Sports

Seventh-inning onslaught lifts Rays to series-opening win over Angels

Home runs were scorched. Soft contact, intentional or not, wreaked havoc. Nick Martinez continued his career renaissance. And a bunch of shirtless fans in leftfield twirled their T-shirts in jubilation.

Just another evening at Tropicana Field, where the Rays, after defeating the Los Angeles Angels 8-5, are now an MLB-best 20-5 at home.

After accumulating a four-game losing streak in New York and Baltimore, the Rays were immediately sparked by a leadoff home run from Yandy Diaz, whose hitting continues to exceed superlative, but were otherwise held scoreless for six innings by Angels starter Walbert Ureña.

Until the 10-batter, seven-run seventh-inning onslaught arrived.

Right-hander Ryan Zeferjahn replaced Ureña with a 2-1 lead to start the seventh. He walked Cedric Mullins, the first batter he faced, and then hung a sweeper over the middle of the plate to Diaz. Diaz, down in the count 1-2, torched it 400 feet toward the "Tarps Off" fanatics in leftfield for his second home run of the game and 10th of the season. He's on pace for 30 home runs, and after the game, the typically more contact-oriented hitter joked: "I think that's a little too many for me," through team translator Kevin Vera.

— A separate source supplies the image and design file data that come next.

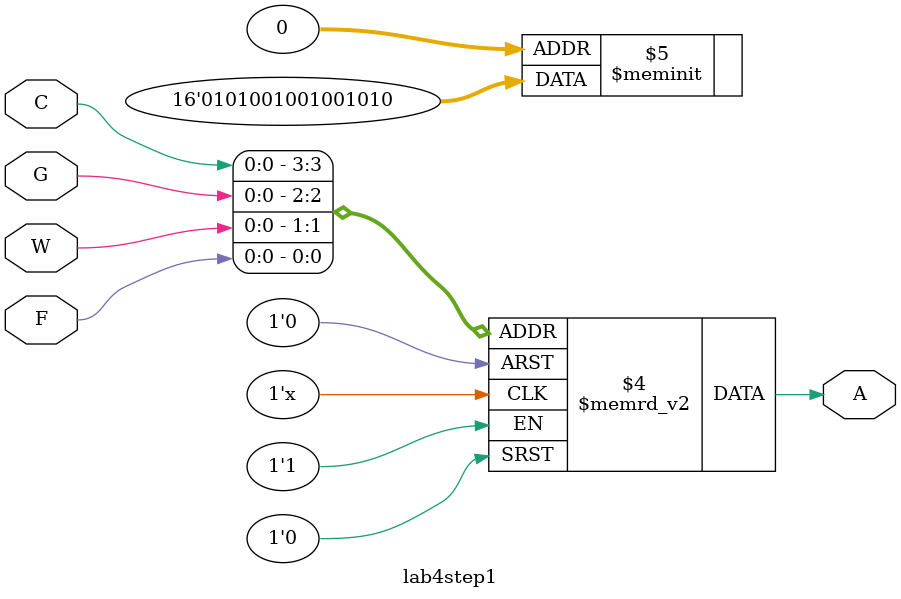
<source format=v>
module lab4step1(C, G, W, F, A);
	input C, G, W, F;
	output reg A;
	
	always @(C or G or W or F)
	begin
		//pins assigned as (F C G W)
		case({C,G,W,F})
			4'b0000: A = 0;
			4'b0001: A = 1;
			4'b0010: A = 0;
			4'b0011: A = 1;
			4'b0100: A = 0;
			4'b0101: A = 0;
			4'b0110: A = 1;
			4'b0111: A = 0;
			4'b1000: A = 0;
			4'b1001: A = 1;
			4'b1010: A = 0;
			4'b1011: A = 0;
			4'b1100: A = 1;
			4'b1101: A = 0;
			4'b1110: A = 1;
			4'b1111: A = 0;
		endcase
	end
endmodule

</source>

In his four multi-career home run games entering Friday, Diaz's team had never lost. After he made it five, Jonathan Aranda immediately began to construct the cushion to keep it that way, working the count full before he scorched his 10th home run of the season to right-centerfield.

Some signature Rays' small ball made the inning even worse for the Angels.

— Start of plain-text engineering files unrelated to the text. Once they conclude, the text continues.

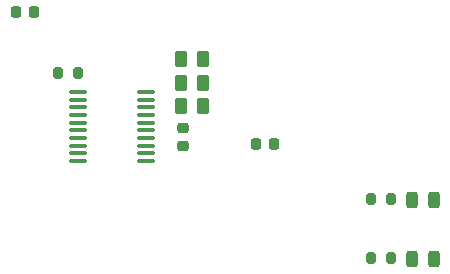
<source format=gbr>
%TF.GenerationSoftware,KiCad,Pcbnew,8.0.7*%
%TF.CreationDate,2025-04-18T18:12:16+03:00*%
%TF.ProjectId,PUBG_KEY,50554247-5f4b-4455-992e-6b696361645f,rev?*%
%TF.SameCoordinates,Original*%
%TF.FileFunction,Paste,Top*%
%TF.FilePolarity,Positive*%
%FSLAX46Y46*%
G04 Gerber Fmt 4.6, Leading zero omitted, Abs format (unit mm)*
G04 Created by KiCad (PCBNEW 8.0.7) date 2025-04-18 18:12:16*
%MOMM*%
%LPD*%
G01*
G04 APERTURE LIST*
G04 Aperture macros list*
%AMRoundRect*
0 Rectangle with rounded corners*
0 $1 Rounding radius*
0 $2 $3 $4 $5 $6 $7 $8 $9 X,Y pos of 4 corners*
0 Add a 4 corners polygon primitive as box body*
4,1,4,$2,$3,$4,$5,$6,$7,$8,$9,$2,$3,0*
0 Add four circle primitives for the rounded corners*
1,1,$1+$1,$2,$3*
1,1,$1+$1,$4,$5*
1,1,$1+$1,$6,$7*
1,1,$1+$1,$8,$9*
0 Add four rect primitives between the rounded corners*
20,1,$1+$1,$2,$3,$4,$5,0*
20,1,$1+$1,$4,$5,$6,$7,0*
20,1,$1+$1,$6,$7,$8,$9,0*
20,1,$1+$1,$8,$9,$2,$3,0*%
G04 Aperture macros list end*
%ADD10RoundRect,0.200000X-0.200000X-0.275000X0.200000X-0.275000X0.200000X0.275000X-0.200000X0.275000X0*%
%ADD11RoundRect,0.225000X0.225000X0.250000X-0.225000X0.250000X-0.225000X-0.250000X0.225000X-0.250000X0*%
%ADD12RoundRect,0.225000X-0.250000X0.225000X-0.250000X-0.225000X0.250000X-0.225000X0.250000X0.225000X0*%
%ADD13RoundRect,0.243750X0.243750X0.456250X-0.243750X0.456250X-0.243750X-0.456250X0.243750X-0.456250X0*%
%ADD14RoundRect,0.100000X-0.637500X-0.100000X0.637500X-0.100000X0.637500X0.100000X-0.637500X0.100000X0*%
%ADD15RoundRect,0.250000X-0.262500X-0.450000X0.262500X-0.450000X0.262500X0.450000X-0.262500X0.450000X0*%
G04 APERTURE END LIST*
D10*
%TO.C,R1*%
X65965000Y-74940000D03*
X67615000Y-74940000D03*
%TD*%
%TO.C,R10*%
X92472500Y-85620000D03*
X94122500Y-85620000D03*
%TD*%
D11*
%TO.C,C3*%
X84245000Y-80970000D03*
X82695000Y-80970000D03*
%TD*%
D12*
%TO.C,C4*%
X76550000Y-79625000D03*
X76550000Y-81175000D03*
%TD*%
D13*
%TO.C,Run*%
X97790000Y-85680000D03*
X95915000Y-85680000D03*
%TD*%
D10*
%TO.C,R9*%
X92467500Y-90640000D03*
X94117500Y-90640000D03*
%TD*%
D11*
%TO.C,C7*%
X63940000Y-69810000D03*
X62390000Y-69810000D03*
%TD*%
D14*
%TO.C,U1*%
X67637500Y-76575000D03*
X67637500Y-77225000D03*
X67637500Y-77875000D03*
X67637500Y-78525000D03*
X67637500Y-79175000D03*
X67637500Y-79825000D03*
X67637500Y-80475000D03*
X67637500Y-81125000D03*
X67637500Y-81775000D03*
X67637500Y-82425000D03*
X73362500Y-82425000D03*
X73362500Y-81775000D03*
X73362500Y-81125000D03*
X73362500Y-80475000D03*
X73362500Y-79825000D03*
X73362500Y-79175000D03*
X73362500Y-78525000D03*
X73362500Y-77875000D03*
X73362500Y-77225000D03*
X73362500Y-76575000D03*
%TD*%
D15*
%TO.C,R2*%
X76395000Y-75770000D03*
X78220000Y-75770000D03*
%TD*%
%TO.C,R4*%
X76395000Y-73770000D03*
X78220000Y-73770000D03*
%TD*%
D13*
%TO.C,Key*%
X97790000Y-90730000D03*
X95915000Y-90730000D03*
%TD*%
D15*
%TO.C,R3*%
X76395000Y-77770000D03*
X78220000Y-77770000D03*
%TD*%
M02*

</source>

After Brent Suter replaced Zeferjahn, Chandler Simpson reached on an error by Vaughn Grissom, and Junior Caminero, who had singled off of Zeferjahn, moved to third. A bunt from Oliver Dunn, in at shortstop once Ben Williamson departed after being hit on his left forearm by a pitch, scored Caminero. Nick Fortes added an RBI sacrifice bunt.

"After we kind of opened the floodgates, we went back to who we are," said Martinez, Friday's starter.

Tropicana Field was perhaps loudest when Richie Palacios roped a two-run triple to rightfield in the inning. Palacios' hitting ignited the crowd, and his celebration, so fiery it sent his helmet flying, added to the emotion.

"I just love this game so much," Palacios said postgame. "When I'm able to do anything to help the team, I'm always excited. I was able to scream and shout and do all that stuff. I blacked out."

Tampa Bay (35-19) led 8-2 after the inning finally ended.

"It was huge because we've been pretty quiet offensively the last three, four games," Rays manager Kevin Cash said of the seventh. "Nice to see the guys kind of bust out for a big crooked number."

It was critical because the bullpen would prove to need the cushion.

In the eighth, reliever Hunter Bigge walked the first two batters he faced and gave up an RBI double to Grissom before exiting the game without recording an out. Kevin Kelly cleaned up the mess, but not before the Rays saw their lead shrink from six runs to three. Bryan Baker loaded the bases in the ninth, but managed to record his 15th save of the season without conceding a run.

Martinez, however, continued his stellar start to the season.

After allowing two runs in seven innings of work, he became only the eighth starting pitcher since 1900 to allow two or fewer runs in each of his first 11 starts of the season.

"There's no words to describe what Nick's been able to do for us," Diaz said. "If he's not the best pitcher this season, he's definitely top three."

Palacios called the 35-year-old Martinez the team's "president."

"We love having him out there," Palacios said. "The energy he brings is amazing."

Before Friday's game, Cash said Martinez was "the right guy to take the ball" with the team on a four-game skid. He was.

"It's steadiness. Consistency," Cash said. "(He) just executes pitches to where (there's) a lot of early swing-and-miss, and then you see a team make an adjustment on the changeup, and then he commits to it, and he gets soft contact from it."